First things first, I exaggerate a little when I say programmatically what I really mean is not manually! What we’re going to look at is effectively performing a mail-merge without having to use any COM or other API nasties, just the CustomXML support within MS Word. In order to run through this you will need the following:
- MS Word 2007 (of course!)
- A source XML file, in my case I’m going to use Infopath 2007
- The Word 2007 Content Control Toolkit available here
- [optional] XML Spy to view what’s going on
The Scenario
You have a standard set of documents that you require customers to fill in at the start of a new engagement, these documents are full of customisations of the customer’s name, order details etc. You would like to generate these documents automatically on a server without having to automate MS Word (!).

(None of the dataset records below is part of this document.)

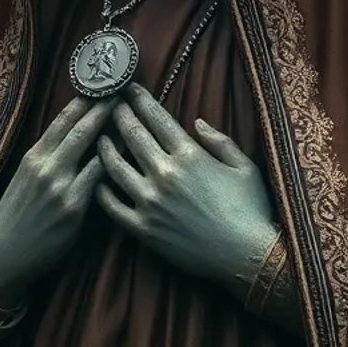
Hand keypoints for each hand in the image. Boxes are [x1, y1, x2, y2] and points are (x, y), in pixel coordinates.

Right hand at [0, 96, 114, 300]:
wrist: (4, 253)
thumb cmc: (18, 216)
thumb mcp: (25, 179)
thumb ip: (48, 159)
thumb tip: (75, 139)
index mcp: (33, 156)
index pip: (62, 119)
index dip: (84, 101)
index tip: (102, 86)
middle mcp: (45, 165)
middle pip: (80, 128)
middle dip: (104, 108)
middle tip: (125, 91)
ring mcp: (59, 186)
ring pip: (92, 149)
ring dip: (116, 132)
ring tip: (135, 118)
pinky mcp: (72, 207)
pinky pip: (99, 179)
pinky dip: (114, 164)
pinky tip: (130, 156)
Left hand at [96, 84, 275, 283]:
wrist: (247, 256)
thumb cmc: (251, 210)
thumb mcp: (244, 166)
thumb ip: (219, 140)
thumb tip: (197, 122)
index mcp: (189, 155)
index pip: (156, 118)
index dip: (139, 100)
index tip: (128, 90)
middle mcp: (165, 173)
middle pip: (132, 136)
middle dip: (117, 115)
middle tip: (106, 104)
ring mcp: (150, 202)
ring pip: (115, 167)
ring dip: (104, 148)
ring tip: (97, 137)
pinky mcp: (143, 229)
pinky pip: (112, 206)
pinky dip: (101, 191)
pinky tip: (96, 181)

You would rather not convert the document to an XSL as the document changes quite frequently and you don’t want the burden of changing the documents each time, a solution whereby the user’s can change the template would be preferable.
The Data Source
There are two categories of data source, the first is the content for the customisations (i.e. customer name) the second are the template documents. For this data source we will use an Infopath form as below:
This should form should be self-explanatory so lets move on to the template word document. In this case we’ll assume the document has been written by someone else and merged in fields have been clearly shown such as:
Now we want to replace the values inside <> with values that come out of our Infopath form. We must now convert the temporary placeholder text for Word Content Controls. We do this by highlighting the text and then selecting the plain text control from the developer toolbar as below:
Next we need to set the properties for our new control by highlighting the control and clicking properties. You should then put some meaningful text in the ‘Tag’ field as you will need this to identify the control later.

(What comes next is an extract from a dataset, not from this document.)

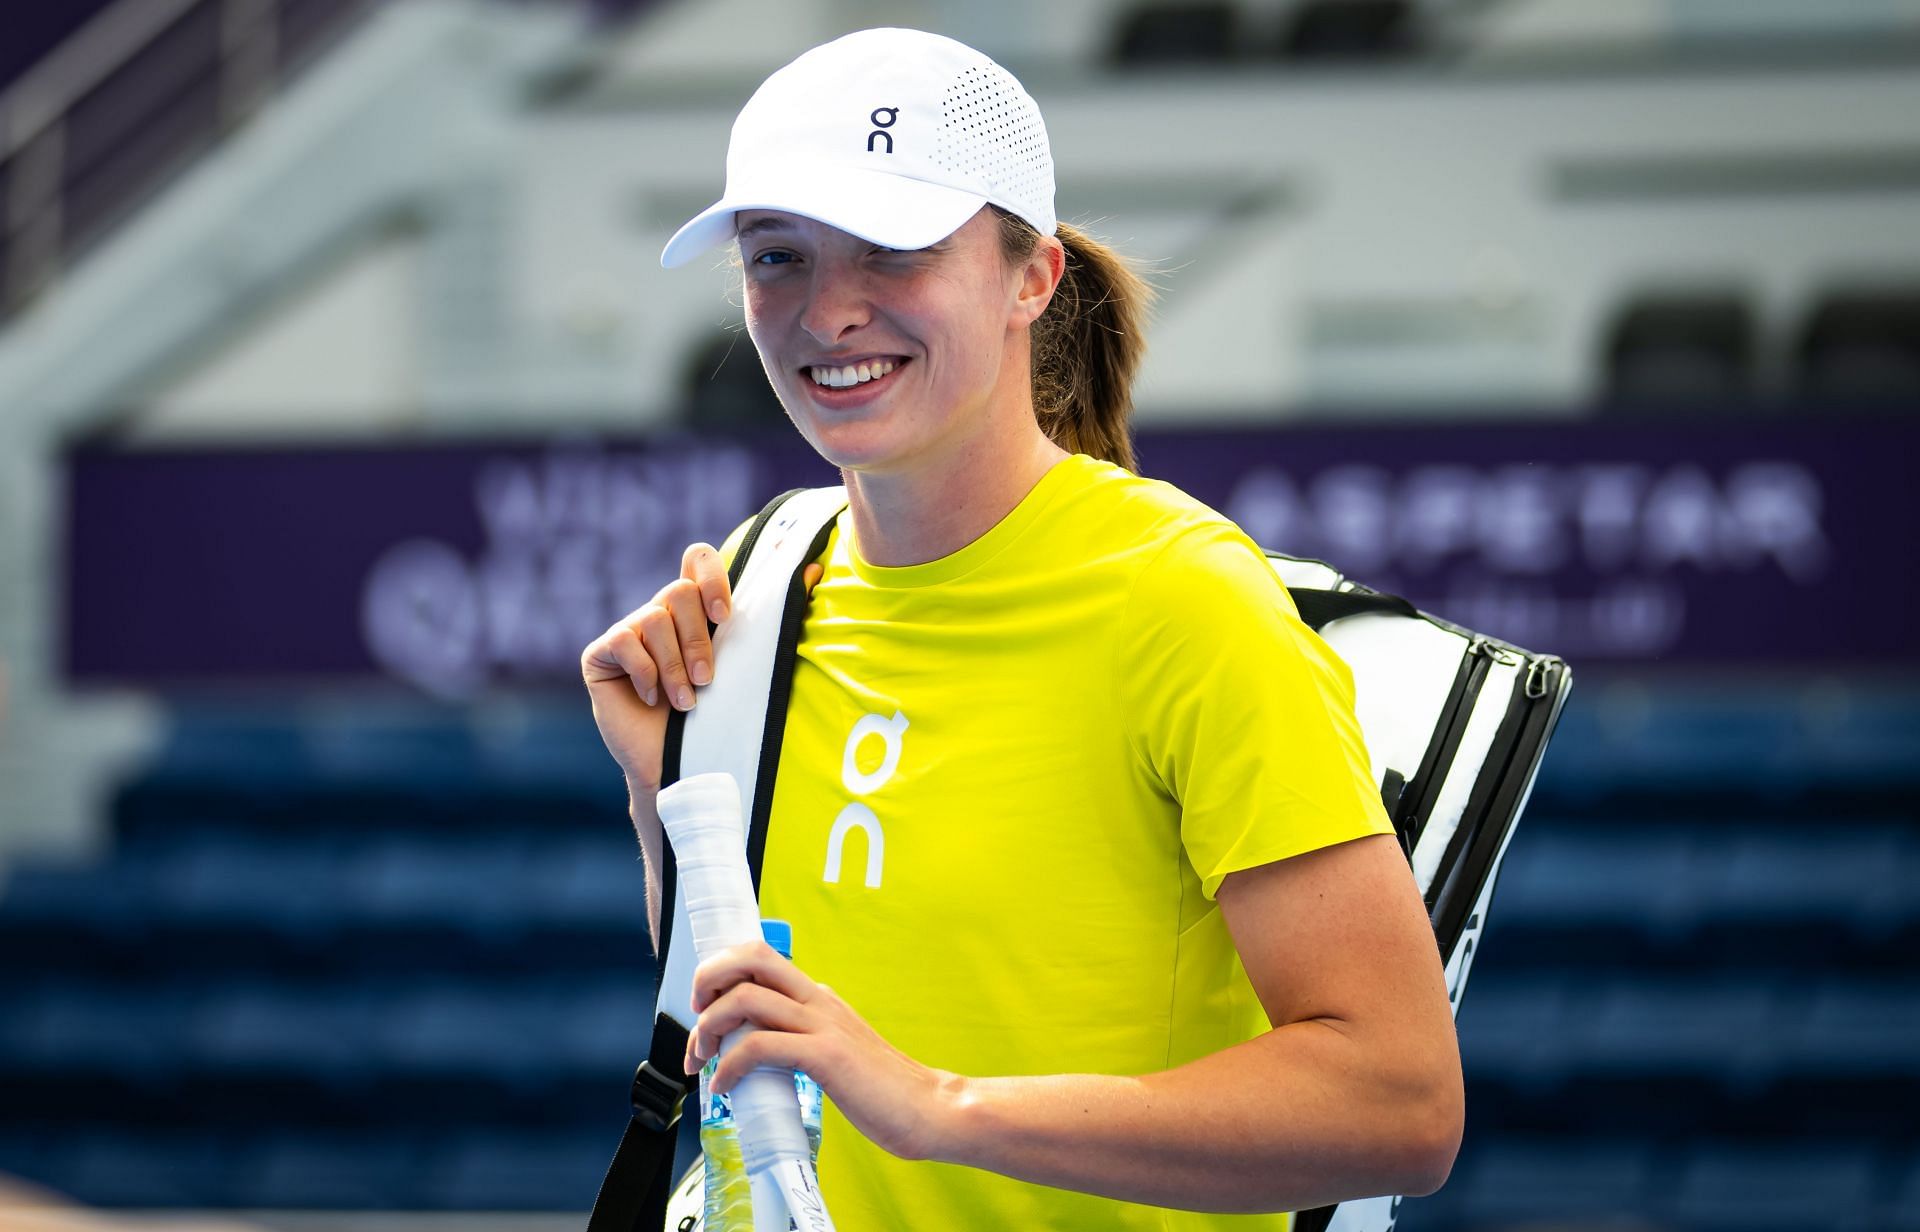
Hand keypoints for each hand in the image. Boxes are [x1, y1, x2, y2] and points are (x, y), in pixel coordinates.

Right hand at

Perform this action for all of the fields you wish to populate, where the same field is used you can copy+paste content controls which will retain the same tag. I recommend switching on design mode to ensure you have got all of the controls on and they are tagged correctly giving you something like:
Now let’s complete our InfoPath form and save some data:
Save the output XML file somewhere temporarily as we will need this later. Ensure the word document is closed and open it with the Content Control toolkit:
Note the tags that we applied to the word document are shown, without these you can’t tell the controls apart. Now create a new Custom XML part using the link on the right and switch it to Edit View and you should see:
We must now put our custom XML data from the Infopath form in to the word document. To do this simply open up the XML file from Infopath using the folder icon in the Custom XML parts pane as shown above giving:
Now change to the bind view and drag the fields from the right-pane on to the appropriate control tag on the left:
Save and close the document and re-open in Word and….

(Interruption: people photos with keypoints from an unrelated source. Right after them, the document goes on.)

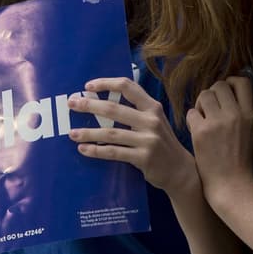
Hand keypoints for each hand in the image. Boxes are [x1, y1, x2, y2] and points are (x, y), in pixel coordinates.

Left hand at [68, 76, 197, 198]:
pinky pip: (114, 152)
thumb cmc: (162, 142)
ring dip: (88, 132)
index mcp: (152, 107)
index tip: (87, 86)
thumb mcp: (154, 121)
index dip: (106, 83)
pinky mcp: (143, 158)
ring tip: (72, 133)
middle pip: (113, 109)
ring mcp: (148, 139)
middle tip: (71, 104)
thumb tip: (102, 102)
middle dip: (89, 106)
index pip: (127, 86)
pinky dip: (96, 150)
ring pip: (111, 133)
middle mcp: (151, 120)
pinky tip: (83, 149)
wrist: (181, 170)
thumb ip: (136, 110)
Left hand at [186, 76, 252, 210]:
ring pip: (203, 95)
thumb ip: (242, 112)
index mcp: (250, 114)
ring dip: (200, 104)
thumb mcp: (250, 132)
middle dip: (213, 94)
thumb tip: (229, 92)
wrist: (232, 185)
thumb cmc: (241, 160)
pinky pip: (191, 113)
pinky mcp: (201, 132)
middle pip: (219, 85)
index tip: (225, 94)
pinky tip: (197, 131)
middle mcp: (235, 115)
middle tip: (211, 109)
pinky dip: (192, 120)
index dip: (231, 83)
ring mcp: (217, 122)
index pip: (242, 81)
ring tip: (203, 118)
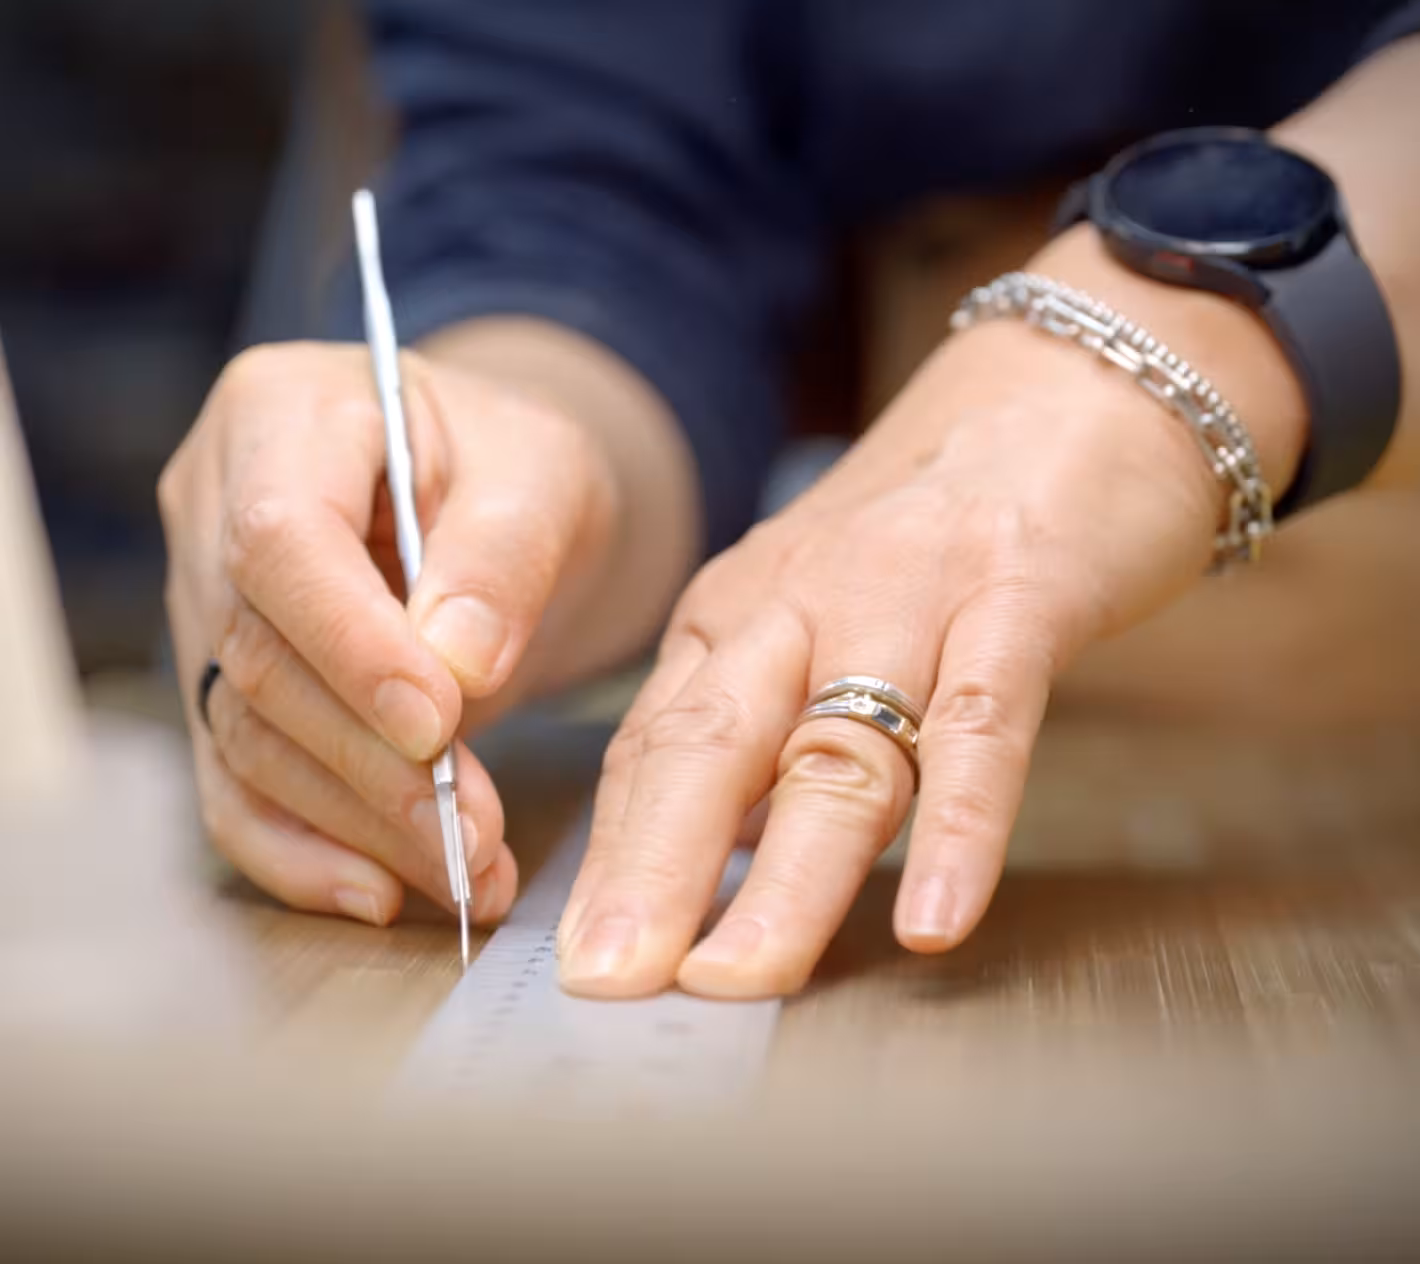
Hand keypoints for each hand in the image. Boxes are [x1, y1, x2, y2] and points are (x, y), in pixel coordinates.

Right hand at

…you should have the values from the Infopath form showing inside the Word document. Obviously you’re not going to want to go through this process to generate the document each time, however changing the data now that it is bound is very easy.
Rename the document from “yourdoc.docx” to “yourdoc.docx.zip”, open in explorer and navigate to the ‘CustomXml’ folder and you will see a file called item1.xml
If you double-click that file you will note that it opens in Infopath, thus to change the document ‘data’ you just need to replace the xml file within the word document package each time.
Also I should mention that following the steps above the document is bound “two-ways” that is if you change the clientName field in the Word document not only will all occurrences of that field source change throughout the document but also the xml file will be changed. This behaviour can be changed using the properties of each content control.
Limitations
This type of data merging / generation is only really suitable for simple text insertion, if you have repeating data for example you will probably need to use an XSL approach.